Due to the weak economy and price of oil, some paper mills have begun assessing shipment charges for the first time, according to Dan Walsh, vice president of catalog/publication papers at distributor Bradner Smith & Co.
Walsh predicts these shipment charges will become “widespread. The price of oil has been coming down, but I think these charges are here to stay as long as gas is over $3 a gallon.”
Effective Sept. 1, full truckloads of paper shipped from Verso Paper to Wisconsin will incur a $0.15 per hundredweight (cwt) upcharge – that’s for loads of at least 44,000 pounds of paper. Truckloads of less than 44,000 pounds would incur an upcharge of $0.60 per cwt.
So, if a company is paying $50/cwt for paper, it will now pay at least $50.15/cwt with Verso Paper and other companies which plan shipment charges. “In the past, anything going full-truck (which is about 44,000 pounds) carried no upcharge, which was pretty much a given for any mill,” Walsh adds. “Now, mills such as Verso are beginning to announce shipment upcharges even on full trucks. Orders less than a truckload, commonly referred to as LTL, carry a steeper upcharge.”
What’s more, Walsh says the “big question” is can the mills continue to shut down machines and close mills fast enough to keep pace with the dwindling demand?

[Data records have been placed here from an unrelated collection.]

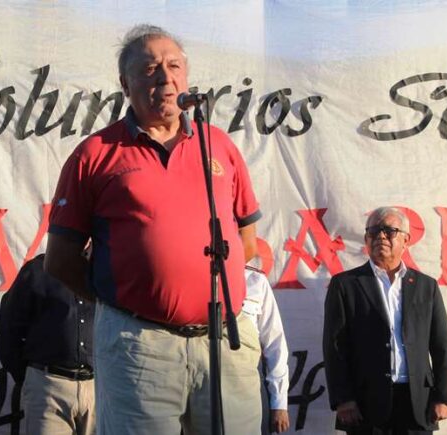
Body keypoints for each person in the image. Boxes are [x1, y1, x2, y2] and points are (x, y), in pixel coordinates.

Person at [44, 24, 262, 435]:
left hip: (224, 343)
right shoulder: (95, 154)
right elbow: (60, 261)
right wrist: (129, 300)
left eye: (174, 65)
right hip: (139, 348)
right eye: (149, 68)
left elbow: (246, 243)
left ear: (186, 75)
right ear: (125, 84)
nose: (165, 76)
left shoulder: (219, 145)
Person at [322, 207, 447, 435]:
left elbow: (441, 343)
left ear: (406, 240)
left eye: (389, 231)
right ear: (366, 239)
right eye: (374, 231)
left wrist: (445, 397)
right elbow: (335, 347)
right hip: (365, 404)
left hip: (417, 402)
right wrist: (343, 399)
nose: (381, 236)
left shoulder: (426, 286)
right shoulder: (345, 285)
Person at [0, 253, 95, 435]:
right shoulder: (37, 270)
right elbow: (8, 331)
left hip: (95, 389)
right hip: (49, 387)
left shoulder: (103, 271)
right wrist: (30, 377)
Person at [242, 266, 290, 433]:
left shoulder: (254, 279)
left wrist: (279, 403)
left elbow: (274, 343)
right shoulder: (187, 278)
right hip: (201, 382)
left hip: (249, 380)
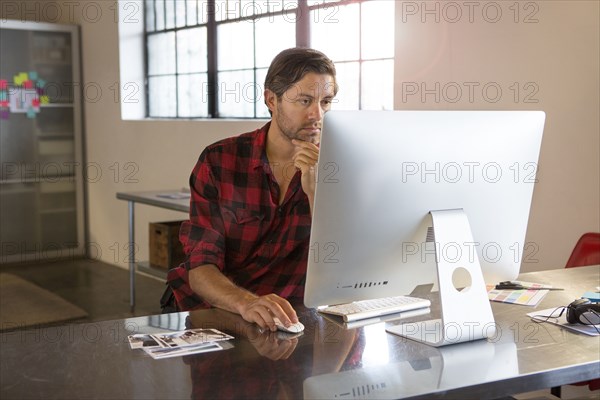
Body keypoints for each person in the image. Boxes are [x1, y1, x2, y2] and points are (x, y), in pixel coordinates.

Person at [166, 47, 338, 332]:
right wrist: (247, 303)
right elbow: (200, 267)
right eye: (304, 100)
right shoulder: (220, 160)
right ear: (272, 99)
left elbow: (341, 268)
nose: (317, 115)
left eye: (326, 102)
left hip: (292, 320)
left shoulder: (338, 164)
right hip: (219, 310)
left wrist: (317, 192)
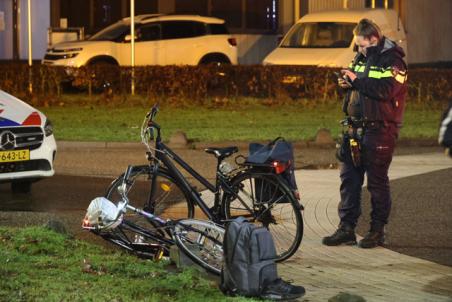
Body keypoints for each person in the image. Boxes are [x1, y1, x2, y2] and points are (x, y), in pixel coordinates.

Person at [322, 18, 408, 248]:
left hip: (379, 130)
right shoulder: (363, 57)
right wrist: (346, 83)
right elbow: (359, 83)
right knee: (348, 180)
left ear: (374, 39)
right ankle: (346, 229)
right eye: (358, 46)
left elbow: (386, 90)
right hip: (354, 129)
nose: (358, 49)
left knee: (377, 184)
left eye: (362, 45)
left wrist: (356, 81)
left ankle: (377, 231)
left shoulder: (394, 61)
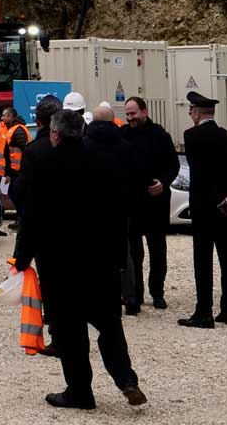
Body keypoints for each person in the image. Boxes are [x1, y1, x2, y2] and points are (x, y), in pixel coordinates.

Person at [12, 109, 146, 410]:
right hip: (101, 261)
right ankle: (126, 378)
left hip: (60, 262)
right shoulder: (102, 159)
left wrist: (22, 257)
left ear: (55, 133)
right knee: (109, 324)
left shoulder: (41, 159)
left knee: (70, 331)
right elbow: (117, 210)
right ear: (82, 132)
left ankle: (80, 392)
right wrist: (119, 257)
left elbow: (32, 213)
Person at [179, 90, 227, 328]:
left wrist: (213, 197)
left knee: (203, 259)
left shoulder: (192, 135)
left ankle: (203, 311)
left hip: (204, 206)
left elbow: (201, 173)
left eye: (190, 110)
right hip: (225, 207)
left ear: (196, 113)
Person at [121, 95, 178, 314]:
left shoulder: (160, 135)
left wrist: (163, 182)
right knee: (134, 252)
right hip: (132, 203)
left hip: (155, 202)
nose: (130, 118)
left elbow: (172, 165)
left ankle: (158, 293)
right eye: (127, 114)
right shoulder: (124, 134)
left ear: (144, 112)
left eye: (133, 113)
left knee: (157, 250)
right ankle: (136, 293)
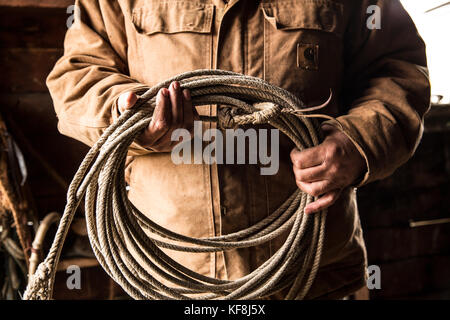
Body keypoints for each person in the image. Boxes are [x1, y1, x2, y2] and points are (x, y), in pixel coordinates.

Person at [47, 0, 430, 299]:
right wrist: (127, 112)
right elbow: (77, 76)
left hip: (311, 274)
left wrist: (359, 140)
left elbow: (399, 70)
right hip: (172, 277)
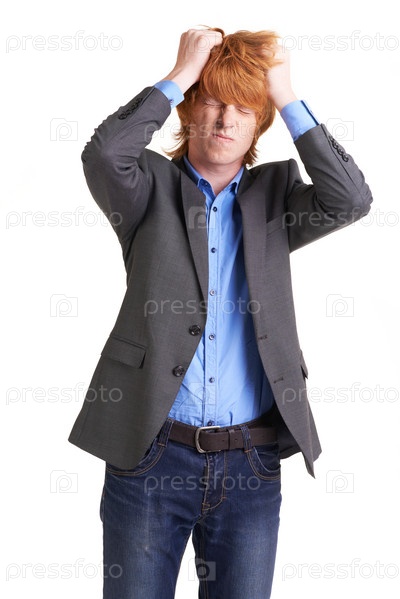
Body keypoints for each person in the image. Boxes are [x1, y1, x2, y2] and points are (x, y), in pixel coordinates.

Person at [68, 27, 373, 598]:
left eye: (243, 108)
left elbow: (351, 199)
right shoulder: (145, 190)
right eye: (211, 101)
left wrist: (283, 93)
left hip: (250, 461)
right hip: (150, 451)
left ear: (258, 125)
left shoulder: (276, 199)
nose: (225, 119)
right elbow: (104, 153)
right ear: (189, 111)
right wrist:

New Page Corp., the top producer of coated freesheet paper in North America, has also embarked on assessing shipment charges, Walsh says. “A full truck of paper was pretty much sacred, even going from the west coast to the east coast,” Walsh explains. “In the past, even if someone ordered let’s say 60,000 pounds, so it would need to go on two trucks, one full and the other one half empty, the half empty truck would still not incur a shipping upcharge. Fuel prices going through the roof have changed all that.”
With the possibility of six straight quarters with an increase in the cost of paper, coupled with several temporary and permanent mill closings, it’s been a difficult time for the paper industry.